The Doll Funeral was a novel that attempted to be a great many things and proceeded to be none of them with great aplomb.  It had the potential to be a touchingly deep story about domestic abuse and the difficulties of coping with adoption, both as the adopters and the adoptees, but instead, it got bogged down in a swamp of mystical weirdness that did nothing to help the story along.

Kate Hamer’s The Doll Funeral tells the story from the point of view of a teenage girl who lives with her adopted parents in the Forest of Dean.  Her adopted father Mick is abusive but she finds solace among the trees and with a shadowy friend who has always been in her life.  The narrative follows her search for her real parents, while simultaneously weaving the story of her parents and how she came to live with Mick and Barbara.

The way Kate Hamer writes is beautiful.  She weaves her words with talent and imagination.  She paints a great picture and really brings the Forest of Dean to life as a character in its own right.  The forest plays such an important part in the lives of all its characters that her characterisation of it really made the narrative.  The plot is bleak, dark and otherworldly with a cast of quirky characters who were interesting enough to keep me reading.  The Doll Funeral wasn’t fast paced, or action-packed.  It plodded along slowly and steadily and had a decent pace for a relatively serious novel that dealt with some pretty deep issues.

The big problem with The Doll Funeral is the way it chooses to deal with those issues.  The paranormal elements of the narrative fell flat and didn’t serve to heighten Ruby’s story in any way.  The weird Sixth Sense-esque skills that Ruby possesses simply made so much of the plot feel convenient and off-kilter all at the same time.  The novel deals with abuse, poverty and mental illness.  By adding the supernatural into the mix it somehow detracted from the gravity of what I feel the novel was trying to achieve.

Ruby herself wasn’t even particularly believable as a character.  She is 13 years old at the beginning of The Doll Funeral but her voice doesn’t match her age.  Her characterisation is much younger, as are the other ‘child’ characters in the novel.  The adults of the novel are largely absent during the narrative which ultimately felt a little too convenient in places, and her supernatural abilities are never really explained in any way.  This is a criticism I often level at works of supernatural fiction; your paranormal elements need to have their own internal logic to them.  I need to be able to believe that these things exist and the way that they manifest themselves as a reader.  In The Doll Funeral, they simply felt like convenient ways to move the plot along rather than as essential elements in the characterisation of Ruby.

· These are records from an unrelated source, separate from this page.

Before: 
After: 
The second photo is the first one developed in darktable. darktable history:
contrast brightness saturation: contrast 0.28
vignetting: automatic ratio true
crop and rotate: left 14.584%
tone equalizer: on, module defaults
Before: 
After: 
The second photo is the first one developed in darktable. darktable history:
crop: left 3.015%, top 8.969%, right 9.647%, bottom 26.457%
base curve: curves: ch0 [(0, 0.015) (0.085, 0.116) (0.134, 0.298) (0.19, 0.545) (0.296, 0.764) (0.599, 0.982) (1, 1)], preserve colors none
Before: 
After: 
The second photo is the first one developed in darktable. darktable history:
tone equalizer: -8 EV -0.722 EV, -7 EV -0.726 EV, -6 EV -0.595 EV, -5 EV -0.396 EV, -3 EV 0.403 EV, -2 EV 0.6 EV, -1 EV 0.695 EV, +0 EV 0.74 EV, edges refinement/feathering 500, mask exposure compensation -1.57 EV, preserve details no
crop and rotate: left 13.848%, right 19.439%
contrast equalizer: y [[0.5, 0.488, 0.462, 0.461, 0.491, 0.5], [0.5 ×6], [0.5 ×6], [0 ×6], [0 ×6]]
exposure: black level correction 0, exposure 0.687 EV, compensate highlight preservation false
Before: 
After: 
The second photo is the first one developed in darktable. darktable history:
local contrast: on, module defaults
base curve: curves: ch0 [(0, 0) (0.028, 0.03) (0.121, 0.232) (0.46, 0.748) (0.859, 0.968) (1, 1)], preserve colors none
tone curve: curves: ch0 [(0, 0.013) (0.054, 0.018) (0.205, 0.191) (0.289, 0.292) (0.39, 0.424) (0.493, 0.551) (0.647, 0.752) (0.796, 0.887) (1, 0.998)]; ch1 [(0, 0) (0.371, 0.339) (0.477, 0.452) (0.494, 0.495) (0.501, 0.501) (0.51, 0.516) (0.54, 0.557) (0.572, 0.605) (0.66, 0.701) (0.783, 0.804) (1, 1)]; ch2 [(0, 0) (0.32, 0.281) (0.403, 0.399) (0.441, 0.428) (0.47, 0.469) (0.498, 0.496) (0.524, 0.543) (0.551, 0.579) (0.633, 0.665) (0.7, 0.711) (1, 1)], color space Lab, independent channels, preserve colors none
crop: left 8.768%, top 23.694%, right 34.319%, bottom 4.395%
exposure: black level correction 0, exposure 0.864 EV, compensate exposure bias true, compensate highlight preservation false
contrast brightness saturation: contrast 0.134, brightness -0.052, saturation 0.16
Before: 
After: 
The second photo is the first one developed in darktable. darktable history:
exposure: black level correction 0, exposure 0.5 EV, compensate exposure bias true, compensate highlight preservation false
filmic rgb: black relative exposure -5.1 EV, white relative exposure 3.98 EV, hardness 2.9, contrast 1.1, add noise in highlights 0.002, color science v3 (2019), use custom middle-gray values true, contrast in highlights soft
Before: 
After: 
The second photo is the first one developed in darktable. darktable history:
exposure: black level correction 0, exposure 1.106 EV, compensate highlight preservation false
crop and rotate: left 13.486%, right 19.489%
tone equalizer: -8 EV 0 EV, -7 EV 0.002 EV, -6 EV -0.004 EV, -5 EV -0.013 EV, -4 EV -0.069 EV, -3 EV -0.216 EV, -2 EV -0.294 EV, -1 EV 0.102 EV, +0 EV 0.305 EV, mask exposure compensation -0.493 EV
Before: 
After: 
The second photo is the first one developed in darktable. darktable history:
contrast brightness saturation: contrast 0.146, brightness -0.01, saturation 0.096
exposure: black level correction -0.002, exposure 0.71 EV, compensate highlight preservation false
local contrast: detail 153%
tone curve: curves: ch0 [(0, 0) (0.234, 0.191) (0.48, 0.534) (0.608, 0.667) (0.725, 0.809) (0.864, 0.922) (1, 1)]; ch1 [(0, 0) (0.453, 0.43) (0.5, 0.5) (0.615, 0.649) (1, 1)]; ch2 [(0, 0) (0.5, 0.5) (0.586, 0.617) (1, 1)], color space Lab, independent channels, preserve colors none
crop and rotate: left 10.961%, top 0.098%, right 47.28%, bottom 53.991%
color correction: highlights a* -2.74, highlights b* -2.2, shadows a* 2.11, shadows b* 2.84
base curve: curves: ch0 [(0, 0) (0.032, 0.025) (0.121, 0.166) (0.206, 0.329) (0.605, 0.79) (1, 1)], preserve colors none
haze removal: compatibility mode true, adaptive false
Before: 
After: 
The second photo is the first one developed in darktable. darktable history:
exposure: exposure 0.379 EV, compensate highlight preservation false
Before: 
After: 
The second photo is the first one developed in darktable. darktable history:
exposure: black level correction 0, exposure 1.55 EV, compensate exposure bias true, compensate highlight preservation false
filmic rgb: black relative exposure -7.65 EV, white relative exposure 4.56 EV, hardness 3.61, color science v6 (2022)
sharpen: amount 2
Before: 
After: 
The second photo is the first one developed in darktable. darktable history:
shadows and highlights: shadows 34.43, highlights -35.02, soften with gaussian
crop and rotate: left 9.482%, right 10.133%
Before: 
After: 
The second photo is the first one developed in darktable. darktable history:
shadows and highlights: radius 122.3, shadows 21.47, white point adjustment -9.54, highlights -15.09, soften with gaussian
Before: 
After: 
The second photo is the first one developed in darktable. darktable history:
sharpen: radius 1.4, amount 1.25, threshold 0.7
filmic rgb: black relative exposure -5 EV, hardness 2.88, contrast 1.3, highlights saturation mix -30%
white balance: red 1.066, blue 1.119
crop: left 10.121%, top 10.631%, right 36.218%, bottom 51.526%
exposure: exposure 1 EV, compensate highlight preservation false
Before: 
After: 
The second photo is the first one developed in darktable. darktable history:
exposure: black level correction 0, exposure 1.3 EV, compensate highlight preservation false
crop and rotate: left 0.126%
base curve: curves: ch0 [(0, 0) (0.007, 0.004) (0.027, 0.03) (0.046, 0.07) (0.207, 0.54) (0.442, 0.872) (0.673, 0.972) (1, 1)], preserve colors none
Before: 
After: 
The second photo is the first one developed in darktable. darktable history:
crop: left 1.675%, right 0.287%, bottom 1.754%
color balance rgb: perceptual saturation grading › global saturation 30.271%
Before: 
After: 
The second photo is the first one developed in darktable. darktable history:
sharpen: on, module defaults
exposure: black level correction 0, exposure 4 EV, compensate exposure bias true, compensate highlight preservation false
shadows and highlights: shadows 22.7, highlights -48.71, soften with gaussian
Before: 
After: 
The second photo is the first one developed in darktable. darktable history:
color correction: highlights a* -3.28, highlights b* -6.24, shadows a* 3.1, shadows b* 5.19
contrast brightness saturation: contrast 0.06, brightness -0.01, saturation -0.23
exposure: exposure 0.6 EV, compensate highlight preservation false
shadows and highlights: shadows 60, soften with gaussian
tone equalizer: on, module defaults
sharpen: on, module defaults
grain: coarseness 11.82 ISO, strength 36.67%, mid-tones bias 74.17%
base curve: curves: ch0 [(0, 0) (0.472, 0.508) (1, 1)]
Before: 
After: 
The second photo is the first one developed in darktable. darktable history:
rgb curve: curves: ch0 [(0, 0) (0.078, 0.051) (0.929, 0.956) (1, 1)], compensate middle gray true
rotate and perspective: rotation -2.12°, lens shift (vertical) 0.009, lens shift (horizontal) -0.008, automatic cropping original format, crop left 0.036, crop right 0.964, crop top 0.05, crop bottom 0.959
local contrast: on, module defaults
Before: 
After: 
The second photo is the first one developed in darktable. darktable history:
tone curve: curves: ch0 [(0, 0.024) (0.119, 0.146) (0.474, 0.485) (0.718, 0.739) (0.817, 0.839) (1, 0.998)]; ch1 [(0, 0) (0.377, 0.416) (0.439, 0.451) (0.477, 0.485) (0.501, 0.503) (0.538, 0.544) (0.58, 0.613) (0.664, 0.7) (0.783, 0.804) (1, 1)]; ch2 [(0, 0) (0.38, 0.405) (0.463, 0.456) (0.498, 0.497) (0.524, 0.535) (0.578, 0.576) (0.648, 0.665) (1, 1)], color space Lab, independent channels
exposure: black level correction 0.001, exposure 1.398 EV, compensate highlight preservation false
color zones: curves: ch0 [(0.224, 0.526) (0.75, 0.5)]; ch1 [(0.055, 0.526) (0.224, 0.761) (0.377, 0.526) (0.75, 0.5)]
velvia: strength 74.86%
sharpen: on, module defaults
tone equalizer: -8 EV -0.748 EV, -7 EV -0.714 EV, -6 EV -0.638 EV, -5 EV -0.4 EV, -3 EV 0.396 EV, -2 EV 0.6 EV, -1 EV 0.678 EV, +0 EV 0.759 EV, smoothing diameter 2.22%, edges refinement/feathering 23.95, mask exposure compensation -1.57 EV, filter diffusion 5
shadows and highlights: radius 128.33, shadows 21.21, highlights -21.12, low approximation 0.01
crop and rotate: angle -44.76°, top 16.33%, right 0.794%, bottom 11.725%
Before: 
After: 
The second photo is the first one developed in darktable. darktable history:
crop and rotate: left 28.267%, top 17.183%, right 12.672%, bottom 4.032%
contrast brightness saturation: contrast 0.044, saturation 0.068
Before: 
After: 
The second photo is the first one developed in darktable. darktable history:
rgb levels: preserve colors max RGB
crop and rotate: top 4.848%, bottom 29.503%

That Kate Hamer can write with talent is not in any doubt.  There was a lot to commend The Doll Funeral for, but ultimately I just felt like it was lacking in some sense.  I needed it to be more or less of everything that it was.  I either needed no paranormal elements or they needed to be rendered with more depth, or I needed more focus on the very serious subject matter of the novel with characters that were interesting for who they were, and not for some weird powers they either did or didn’t possess.  It was a novel with great promise that simply didn’t deliver.